Friday, February 19, 2010
Time, Space and Stupidity
First let me say that it's a thrill to be asked to contribute to the blog of such an exemplary scholar. I remember when Jonathan first started sharing his motivational tricks over at Bemsha Swing, and I always liked the, well, stupidity of them. As Jonathan explained,
Basically, you don't need to be particularly smart to follow them, and many might sound silly or very, very obvious. Also, many of the tricks discussed here will not be original with me. The idea is to take care of the mechanics of organizing time and space in order to free yourself to do your writing. Often times that will mean tricking yourself out of certain cognitive habits that are holding you back.Indeed, most often the obstacles to writing, at least in an academic setting, are not all that deep. Too often we cultivate an illusion that something other than a lack of brute discipline and basic orderliness is holding us back. That illusion of philosophical depth, that famous "difficulty" of "the problem of writing", is a very formidable one. It can't always be dismissed with a simple call to order. But perhaps there is a way both to respect and to transcend some of our philosophical pretensions in that pregnant phrase "time and space". Let's see.

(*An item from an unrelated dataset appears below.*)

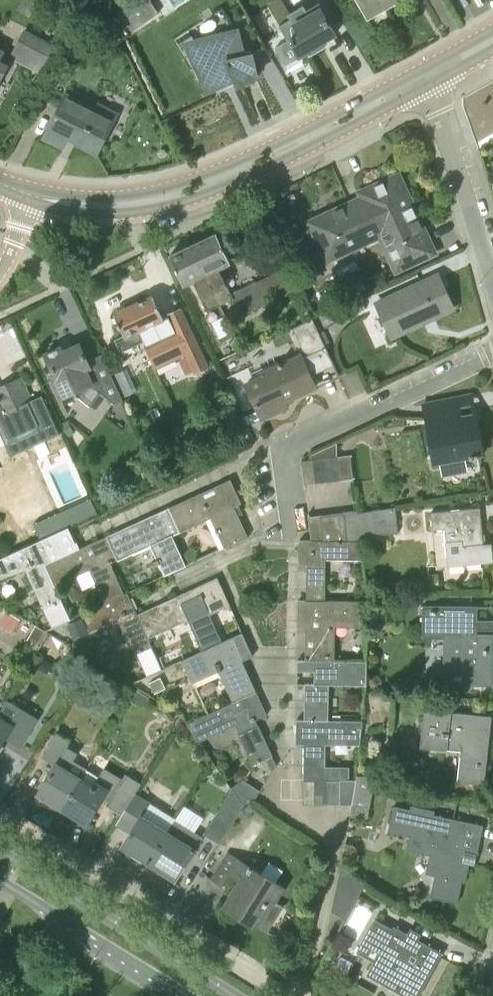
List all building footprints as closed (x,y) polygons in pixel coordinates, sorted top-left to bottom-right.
[(133,30),(161,13),(153,0),(142,0),(122,13),(133,30)] [(381,11),(401,0),(357,0),(367,19),(381,11)] [(325,43),(324,41),(334,35),(321,11),(295,25),(301,36),(293,41),(292,39),(290,41),(299,57),(325,43)] [(40,73),(55,45),(25,29),(10,57),(40,73)] [(246,57),(239,32),(207,39),(208,42),(208,45),(207,51),(206,53),(204,56),(202,59),(198,62),(195,64),(208,93),(237,80),(240,86),(253,80),(254,79),(256,76),(257,74),(257,72),(253,55),(246,57)] [(96,109),(67,94),(45,137),(63,147),(68,138),(98,153),(118,114),(98,105),(96,109)] [(434,253),(399,175),(360,193),(363,198),(310,222),(328,261),(350,250),(380,236),(396,270),(434,253)] [(216,234),(192,245),(219,303),(232,297),(218,267),(229,262),(216,234)] [(219,303),(192,245),(170,255),(183,283),(193,279),(207,309),(219,303)] [(245,314),(299,289),(289,267),(235,291),(245,314)] [(392,337),(454,308),(439,276),(377,304),(392,337)] [(338,321),(365,308),(359,294),(332,307),(338,321)] [(121,350),(144,340),(139,329),(164,318),(154,296),(115,314),(124,335),(116,339),(121,350)] [(210,367),(182,307),(166,315),(174,332),(145,346),(155,369),(186,354),(195,374),(210,367)] [(325,347),(312,318),(293,328),(306,356),(325,347)] [(88,360),(80,343),(63,351),(61,347),(46,354),(58,381),(53,383),(60,400),(74,394),(90,406),(101,393),(114,404),(122,400),(102,354),(88,360)] [(333,365),(325,347),(306,356),(302,358),(301,355),(260,374),(261,377),(246,384),(258,410),(244,417),(248,425),(262,418),(288,406),(285,401),(315,387),(310,375),(333,365)] [(21,377),(0,386),(0,389),(0,390),(0,417),(9,437),(34,425),(28,411),(34,408),(21,377)] [(484,454),(477,420),(460,423),(458,410),(426,417),(436,464),(484,454)] [(74,434),(68,421),(61,424),(67,437),(74,434)] [(245,437),(238,422),(225,428),(232,442),(245,437)] [(313,460),(325,458),(337,457),(337,442),(312,454),(313,460)] [(337,457),(339,480),(353,479),(350,455),(337,457)] [(325,458),(327,482),(339,480),(337,457),(325,458)] [(313,460),(316,483),(327,482),(325,458),(313,460)] [(316,483),(313,460),(301,461),(304,485),(316,483)] [(148,487),(158,482),(152,468),(142,473),(148,487)] [(231,479),(168,508),(179,532),(210,517),(224,548),(248,537),(234,506),(241,502),(231,479)] [(357,510),(345,512),(349,541),(361,541),(360,537),(398,534),(396,507),(357,513),(357,510)] [(480,507),(431,513),(432,530),(444,529),(448,559),(464,558),(464,565),(492,562),(492,555),(492,542),(484,543),(480,507)] [(179,532),(168,508),(106,536),(115,559),(117,558),(118,559),(150,545),(164,575),(186,565),(172,535),(179,532)] [(349,541),(345,512),(332,513),(336,541),(349,541)] [(324,541),(336,541),(332,513),(320,515),(324,541)] [(306,600),(325,600),(326,559),(363,560),(361,541),(349,541),(336,541),(324,541),(320,515),(308,517),(311,540),(299,540),(299,564),(307,564),(306,600)] [(44,564),(77,549),(68,527),(0,558),(0,582),(26,570),(52,627),(70,619),(55,586),(44,564)] [(106,536),(77,549),(44,564),(55,586),(92,569),(107,602),(125,593),(111,561),(115,559),(106,536)] [(202,650),(221,642),(208,614),(230,605),(217,577),(138,614),(148,637),(188,619),(202,650)] [(148,637),(138,614),(128,592),(125,593),(107,602),(83,613),(91,631),(119,618),(135,654),(152,646),(148,637)] [(297,661),(306,661),(331,661),(331,620),(368,621),(368,601),(325,600),(306,600),(298,600),(298,623),(306,623),(305,660),(297,660),(297,661)] [(477,634),(478,606),(423,605),(423,633),(444,633),(443,671),(492,672),(492,634),(477,634)] [(22,618),(6,608),(0,617),(0,624),(13,632),(22,618)] [(89,631),(82,616),(67,623),(74,638),(89,631)] [(39,647),(48,634),(36,626),(27,640),(39,647)] [(232,702),(257,691),(243,660),(253,656),(242,632),(221,642),(202,650),(183,658),(192,678),(216,666),(232,702)] [(304,720),(326,720),(327,685),(366,686),(367,662),(331,661),(306,661),(297,661),(297,685),(305,685),(304,720)] [(371,687),(377,688),(381,685),(382,681),(379,676),(375,675),(371,677),(368,681),(371,687)] [(165,688),(159,676),(149,681),(155,693),(165,688)] [(149,697),(138,690),(132,700),(142,707),(149,697)] [(257,691),(232,702),(187,723),(198,739),(233,723),(251,764),(265,758),(272,773),(277,765),(256,719),(267,714),(257,691)] [(484,784),(489,744),(480,743),(483,716),(451,713),(451,711),(424,708),(420,748),(447,751),(447,748),(466,750),(462,782),(484,784)] [(6,736),(20,745),(36,719),(20,710),(14,721),(0,713),(0,746),(6,736)] [(315,780),(328,780),(330,780),(330,768),(325,768),(326,739),(360,740),(362,721),(326,720),(304,720),(296,720),(296,744),(304,744),(303,780),(315,780)] [(41,731),(26,737),(30,748),(46,742),(41,731)] [(39,793),(63,808),(81,779),(68,770),(78,753),(69,748),(69,740),(57,732),(42,757),(56,765),(39,793)] [(81,779),(63,808),(87,823),(103,796),(109,800),(106,805),(122,815),(135,792),(141,783),(126,774),(123,780),(105,769),(94,787),(81,779)] [(357,776),(356,780),(355,786),(374,789),(376,779),(357,776)] [(229,787),(232,790),(242,806),(247,798),(253,802),(260,791),(242,779),(229,787)] [(315,780),(303,780),(303,804),(314,804),(315,780)] [(315,780),(314,804),(327,804),(328,780),(315,780)] [(328,780),(327,804),(340,805),(340,780),(330,780),(328,780)] [(340,780),(340,805),(352,805),(355,786),(356,780),(340,780)] [(355,786),(352,805),(350,817),(368,820),(374,789),(355,786)] [(219,842),(230,825),(242,806),(232,790),(216,815),(204,833),(219,842)] [(135,792),(122,815),(115,826),(130,834),(123,845),(149,862),(168,832),(141,816),(150,802),(135,792)] [(430,809),(406,804),(405,808),(392,805),(386,833),(406,837),(403,852),(426,857),(423,873),(431,875),(426,896),(457,903),(462,881),(465,882),(469,864),(475,865),(484,825),(429,813),(430,809)] [(203,836),(176,819),(168,832),(149,862),(174,878),(190,853),(192,854),(203,836)] [(280,888),(228,856),(212,881),(222,888),(229,877),(240,883),(224,908),(250,925),(251,923),(265,931),(280,907),(272,902),(280,888)] [(346,919),(365,882),(340,869),(331,911),(346,919)] [(441,956),(375,919),(356,952),(373,962),(368,971),(412,995),(418,995),(441,956)]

Gilles Deleuze begins his discussion of stupidity by pointing out that "Kant's idea of inner illusion, internal to reason, is radically different from the extrinsic mechanism of error" (Difference and Repetition, p. 150). When we are stupid we are not just making cognitive mistakes, not just engaging in errors of judgment. What we are doing is nothing less than "not thinking". What could that mean? Well, for Kant, really thinking, really applying concepts, meant subsuming experience under the transcendental categories of "pure reason", and the most transcendental categories of all are, of course, time and space.
But what if your time and your space is a horrible mess? What if you never have an hour to yourself to sit down an focus on your research? What if you have people coming in and out of your office at all hours of the day? (Or what if you don't even have an office?) What, in short, if you are yourself moving haphazardly through time and space? Well, then you can't think. You become subject, if you will, to an intrinsic mechanism of error. Frankly, you become stupid.